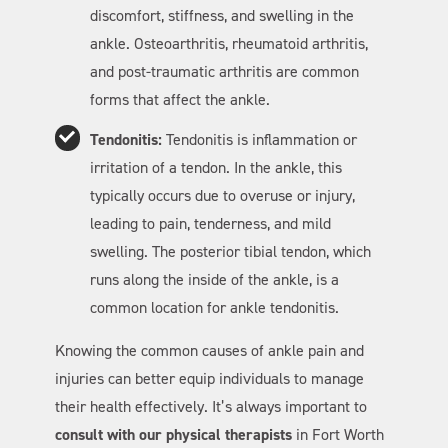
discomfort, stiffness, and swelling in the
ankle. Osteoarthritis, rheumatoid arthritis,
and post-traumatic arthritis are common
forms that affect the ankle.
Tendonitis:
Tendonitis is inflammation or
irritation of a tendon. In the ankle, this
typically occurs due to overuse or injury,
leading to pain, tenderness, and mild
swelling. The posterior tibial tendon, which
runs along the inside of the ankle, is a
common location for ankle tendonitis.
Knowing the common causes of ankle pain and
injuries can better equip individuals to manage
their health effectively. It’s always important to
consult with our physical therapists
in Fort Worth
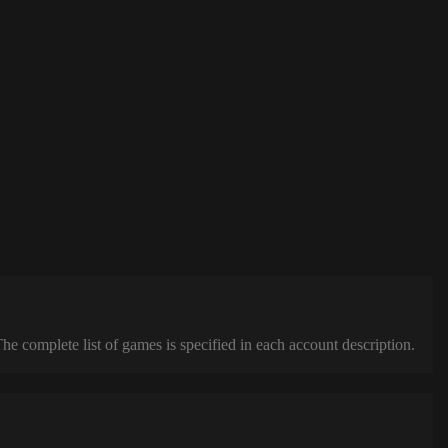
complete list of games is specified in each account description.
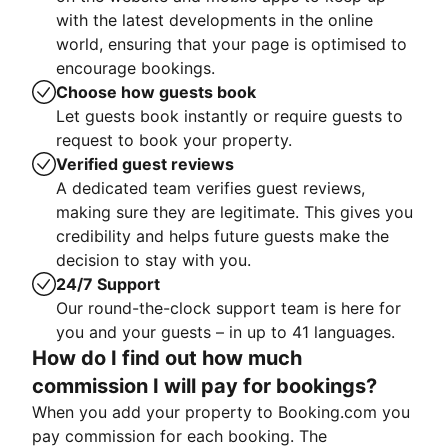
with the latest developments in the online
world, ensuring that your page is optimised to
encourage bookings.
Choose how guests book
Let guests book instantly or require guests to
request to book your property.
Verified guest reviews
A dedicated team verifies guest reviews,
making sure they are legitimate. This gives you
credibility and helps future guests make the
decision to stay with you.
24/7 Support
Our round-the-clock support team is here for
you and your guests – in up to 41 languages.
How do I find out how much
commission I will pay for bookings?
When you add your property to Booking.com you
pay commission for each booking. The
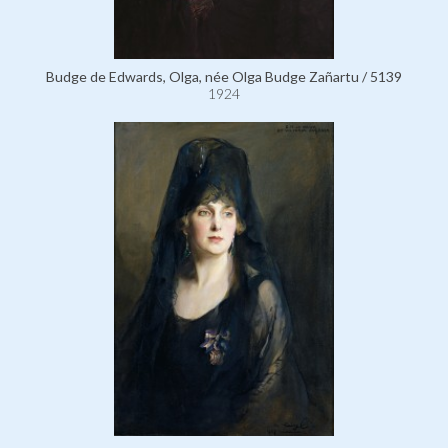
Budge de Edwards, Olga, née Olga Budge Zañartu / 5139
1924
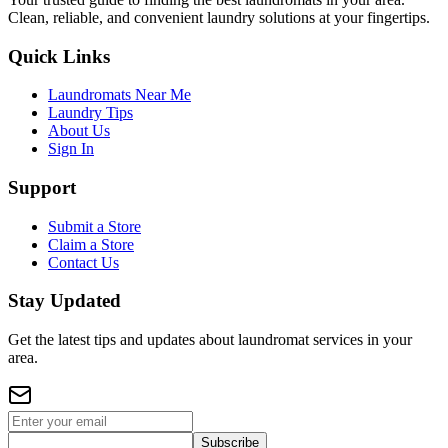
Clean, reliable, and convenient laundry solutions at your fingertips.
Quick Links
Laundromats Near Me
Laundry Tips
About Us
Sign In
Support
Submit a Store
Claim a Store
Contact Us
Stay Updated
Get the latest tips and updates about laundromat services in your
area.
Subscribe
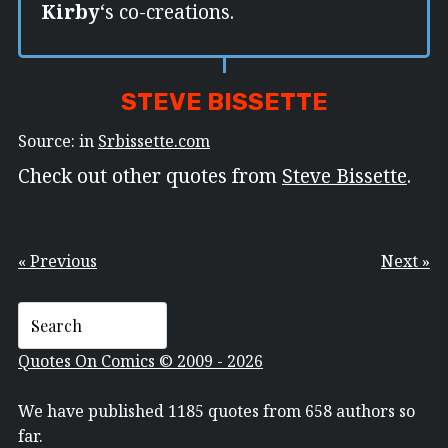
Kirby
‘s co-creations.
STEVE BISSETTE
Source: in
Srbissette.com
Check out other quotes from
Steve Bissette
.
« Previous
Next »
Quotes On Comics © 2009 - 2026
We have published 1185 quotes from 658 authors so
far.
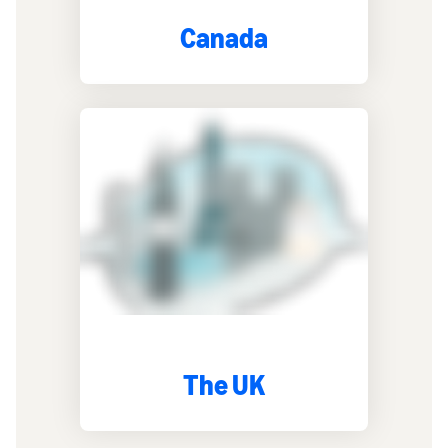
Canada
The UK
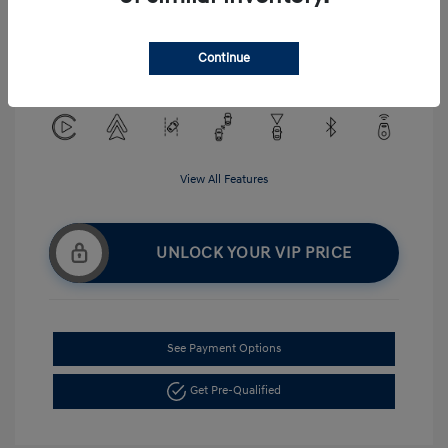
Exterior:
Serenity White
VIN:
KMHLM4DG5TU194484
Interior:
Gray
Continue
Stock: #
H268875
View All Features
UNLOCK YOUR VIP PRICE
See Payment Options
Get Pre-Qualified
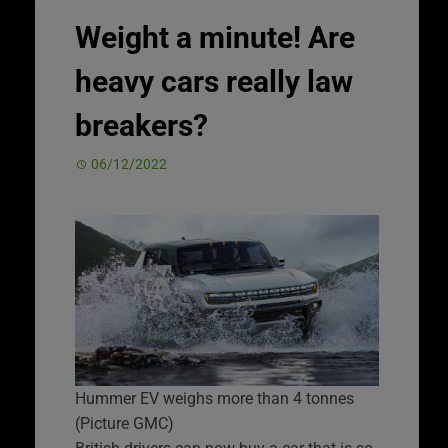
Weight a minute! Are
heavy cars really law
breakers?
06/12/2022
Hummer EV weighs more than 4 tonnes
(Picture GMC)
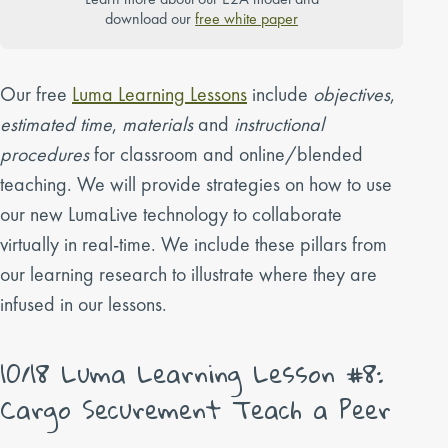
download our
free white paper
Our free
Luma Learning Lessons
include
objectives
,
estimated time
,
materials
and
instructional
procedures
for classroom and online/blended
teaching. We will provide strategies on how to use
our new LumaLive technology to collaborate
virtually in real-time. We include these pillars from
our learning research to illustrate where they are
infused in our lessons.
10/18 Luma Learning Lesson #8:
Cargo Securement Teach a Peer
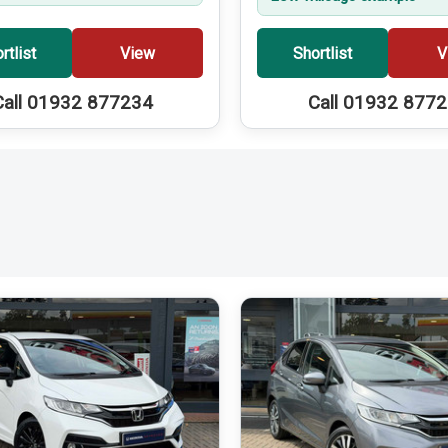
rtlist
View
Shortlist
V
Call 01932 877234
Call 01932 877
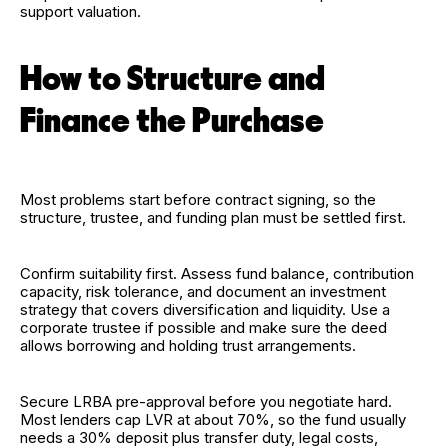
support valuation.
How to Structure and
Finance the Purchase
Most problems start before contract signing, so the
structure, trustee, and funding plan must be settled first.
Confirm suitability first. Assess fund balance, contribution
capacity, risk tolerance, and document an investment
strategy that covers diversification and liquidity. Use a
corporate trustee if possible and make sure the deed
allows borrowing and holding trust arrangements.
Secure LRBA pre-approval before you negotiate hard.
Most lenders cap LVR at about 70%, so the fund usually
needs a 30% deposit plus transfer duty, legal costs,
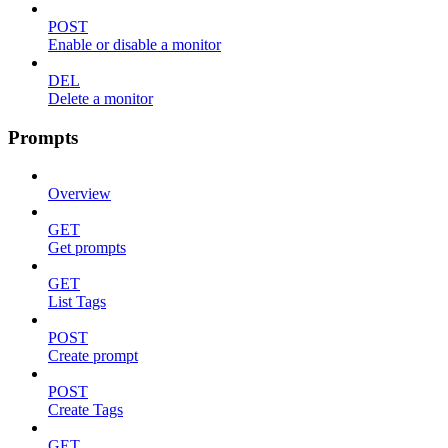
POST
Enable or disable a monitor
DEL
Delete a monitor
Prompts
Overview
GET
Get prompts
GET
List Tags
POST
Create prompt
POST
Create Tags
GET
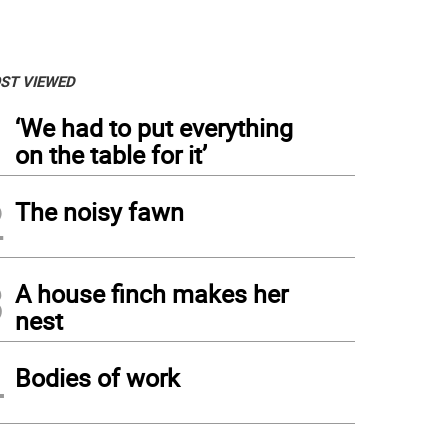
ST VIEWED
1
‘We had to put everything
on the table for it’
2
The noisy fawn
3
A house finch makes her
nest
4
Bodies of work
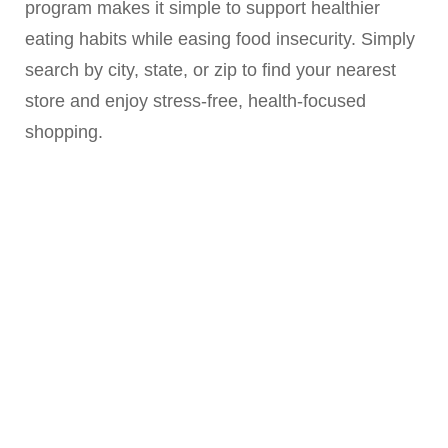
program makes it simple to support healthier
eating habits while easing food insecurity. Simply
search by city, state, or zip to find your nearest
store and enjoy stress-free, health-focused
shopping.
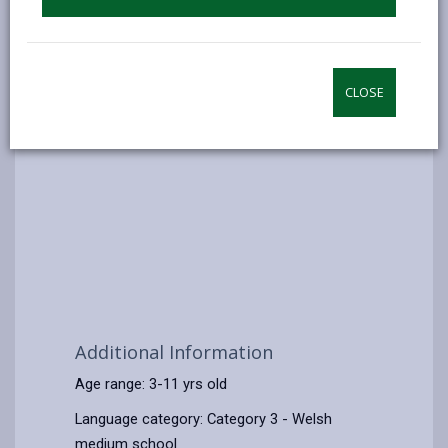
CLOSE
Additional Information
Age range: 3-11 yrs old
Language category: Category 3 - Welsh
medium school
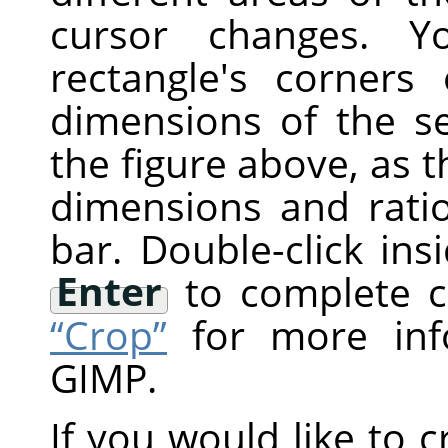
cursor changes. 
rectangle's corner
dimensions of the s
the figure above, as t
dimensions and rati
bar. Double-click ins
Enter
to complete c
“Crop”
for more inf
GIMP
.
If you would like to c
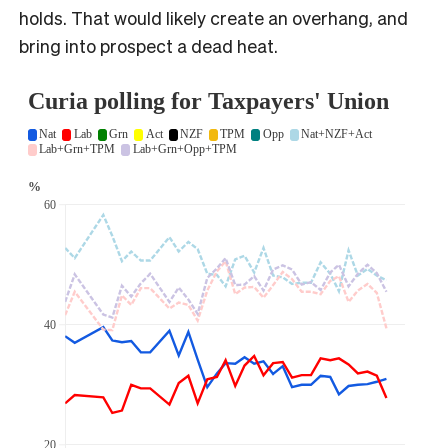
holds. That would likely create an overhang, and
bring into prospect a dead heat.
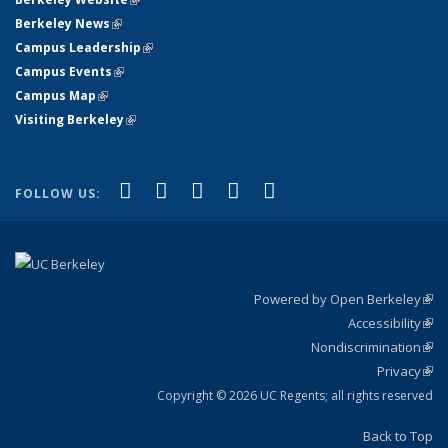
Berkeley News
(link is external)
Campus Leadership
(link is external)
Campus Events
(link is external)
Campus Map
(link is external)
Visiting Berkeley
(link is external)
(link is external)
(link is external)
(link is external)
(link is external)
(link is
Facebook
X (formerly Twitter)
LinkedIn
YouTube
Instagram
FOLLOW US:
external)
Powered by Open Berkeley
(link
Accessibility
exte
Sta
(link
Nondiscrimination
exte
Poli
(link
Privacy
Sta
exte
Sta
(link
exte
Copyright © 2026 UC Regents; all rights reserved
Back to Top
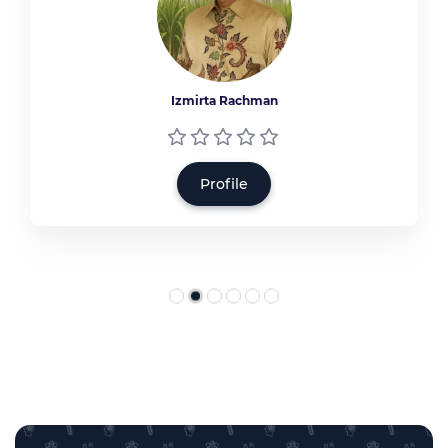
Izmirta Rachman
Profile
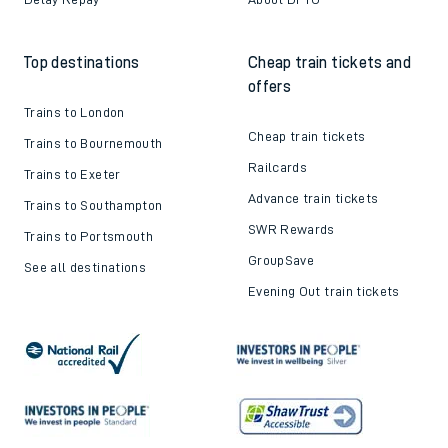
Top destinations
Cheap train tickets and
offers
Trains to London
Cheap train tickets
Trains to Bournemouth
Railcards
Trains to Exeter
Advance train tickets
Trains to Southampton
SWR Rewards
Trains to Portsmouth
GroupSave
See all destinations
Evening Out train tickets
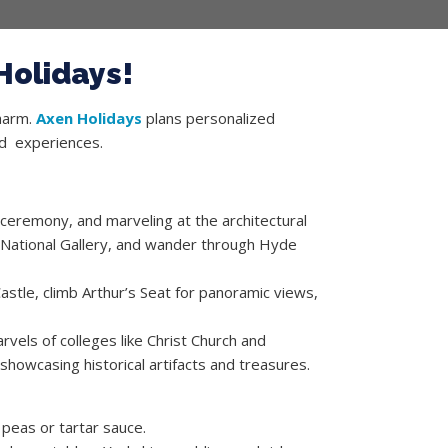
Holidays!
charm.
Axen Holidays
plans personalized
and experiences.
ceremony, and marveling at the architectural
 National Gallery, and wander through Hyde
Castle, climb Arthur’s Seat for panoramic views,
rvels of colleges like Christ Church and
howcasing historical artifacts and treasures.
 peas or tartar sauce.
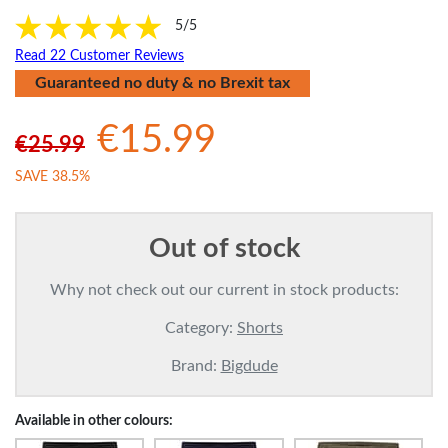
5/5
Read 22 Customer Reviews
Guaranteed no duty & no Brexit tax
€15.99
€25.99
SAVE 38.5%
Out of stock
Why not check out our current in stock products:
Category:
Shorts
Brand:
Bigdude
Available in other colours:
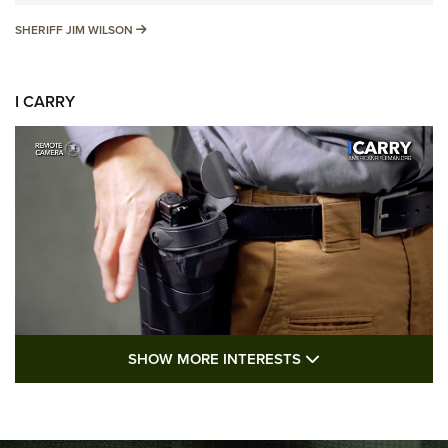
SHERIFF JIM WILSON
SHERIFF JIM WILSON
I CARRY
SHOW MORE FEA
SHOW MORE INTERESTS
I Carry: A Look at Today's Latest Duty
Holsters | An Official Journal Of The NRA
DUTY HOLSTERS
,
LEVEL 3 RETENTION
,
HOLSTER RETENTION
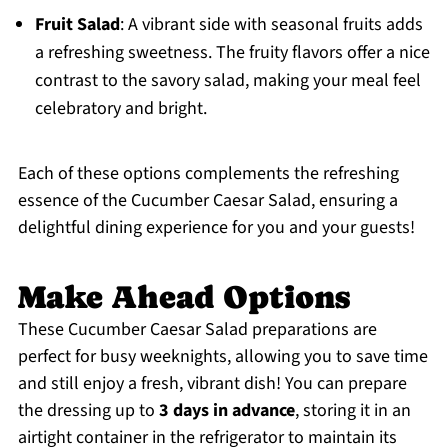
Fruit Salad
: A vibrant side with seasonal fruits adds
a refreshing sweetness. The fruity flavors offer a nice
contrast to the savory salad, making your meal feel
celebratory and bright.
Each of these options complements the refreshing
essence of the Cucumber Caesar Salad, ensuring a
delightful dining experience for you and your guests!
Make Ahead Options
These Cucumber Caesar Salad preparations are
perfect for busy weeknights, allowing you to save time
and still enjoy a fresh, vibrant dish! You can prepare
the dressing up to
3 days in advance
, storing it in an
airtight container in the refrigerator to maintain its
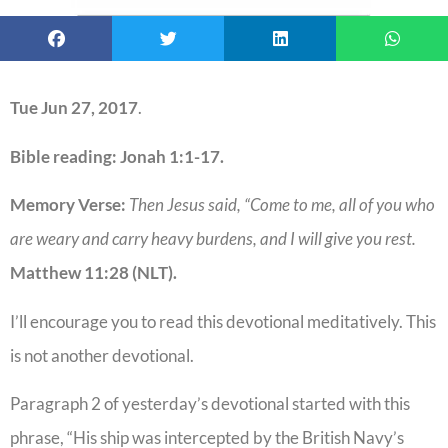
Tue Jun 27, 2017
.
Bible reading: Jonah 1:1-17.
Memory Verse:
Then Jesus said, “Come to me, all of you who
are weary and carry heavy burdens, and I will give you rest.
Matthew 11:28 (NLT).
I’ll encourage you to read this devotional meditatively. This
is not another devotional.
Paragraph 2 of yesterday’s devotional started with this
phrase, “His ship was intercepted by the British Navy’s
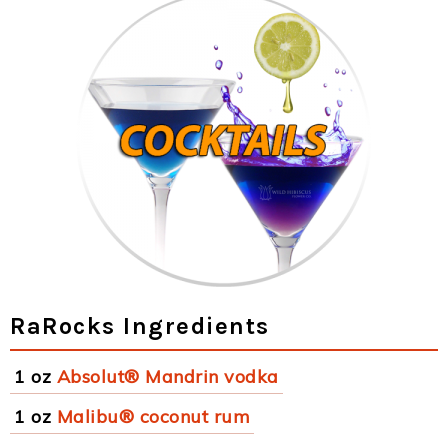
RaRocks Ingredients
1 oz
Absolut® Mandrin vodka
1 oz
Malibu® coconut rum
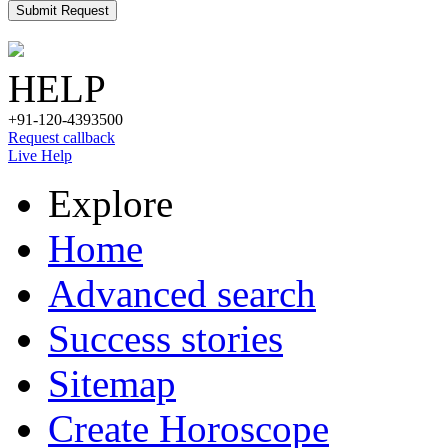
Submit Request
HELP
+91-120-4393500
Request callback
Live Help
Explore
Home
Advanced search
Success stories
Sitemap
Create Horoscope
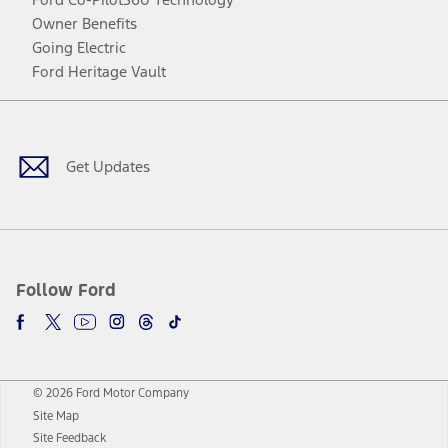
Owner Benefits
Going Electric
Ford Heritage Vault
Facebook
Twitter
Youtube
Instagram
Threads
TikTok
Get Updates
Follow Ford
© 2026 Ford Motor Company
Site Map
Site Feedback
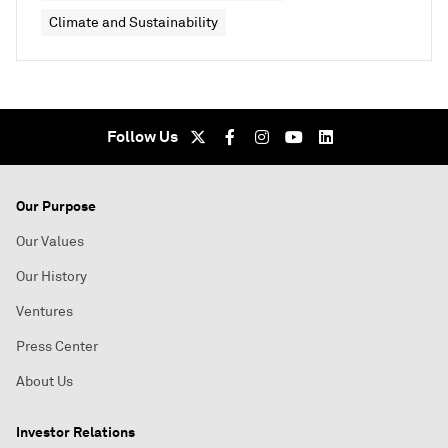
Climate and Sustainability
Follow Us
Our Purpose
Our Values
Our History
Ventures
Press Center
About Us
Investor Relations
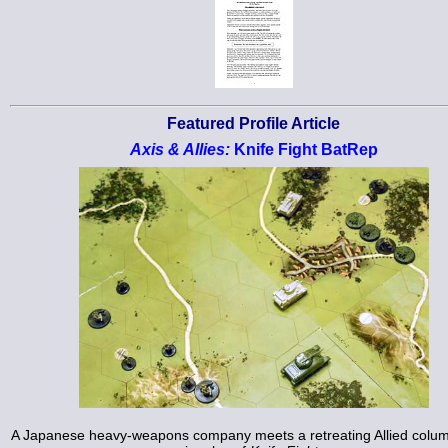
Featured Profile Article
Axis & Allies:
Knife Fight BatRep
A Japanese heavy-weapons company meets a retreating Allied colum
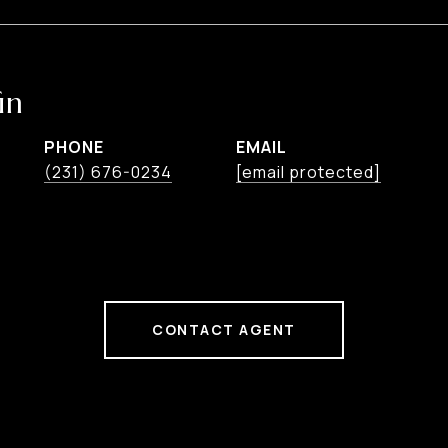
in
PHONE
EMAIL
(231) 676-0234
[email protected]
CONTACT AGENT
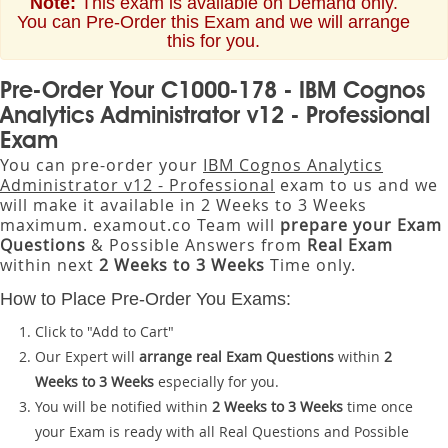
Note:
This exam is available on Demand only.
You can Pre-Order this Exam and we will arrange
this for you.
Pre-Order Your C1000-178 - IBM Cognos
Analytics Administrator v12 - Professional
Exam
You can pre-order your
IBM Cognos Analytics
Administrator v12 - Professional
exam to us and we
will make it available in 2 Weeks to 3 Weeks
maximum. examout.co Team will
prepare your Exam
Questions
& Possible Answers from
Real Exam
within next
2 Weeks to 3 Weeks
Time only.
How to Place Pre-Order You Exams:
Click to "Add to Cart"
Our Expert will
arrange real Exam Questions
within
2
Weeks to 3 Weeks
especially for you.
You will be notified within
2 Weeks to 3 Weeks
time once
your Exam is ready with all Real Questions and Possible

----------

* Your objective: Recast the text of the entries as a JSON list of strings, starting at the line that contains "Climate and Sustainability" and ending at the line that contains "CONTACT AGENT", with one string per line and blank lines dropped. Leave the pictures out of the answer.

* Worked solution:
[
  "Climate and Sustainability",
  "Follow Us",
  "Our Purpose",
  "Our Values",
  "Our History",
  "Ventures",
  "Press Center",
  "About Us",
  "Investor Relations",
  "Featured Profile Article",
  "Axis & Allies:",
  "Knife Fight BatRep",
  "A Japanese heavy-weapons company meets a retreating Allied colum",
  "in",
  "PHONE",
  "EMAIL",
  "(231) 676-0234",
  "[email protected]",
  "CONTACT AGENT"
]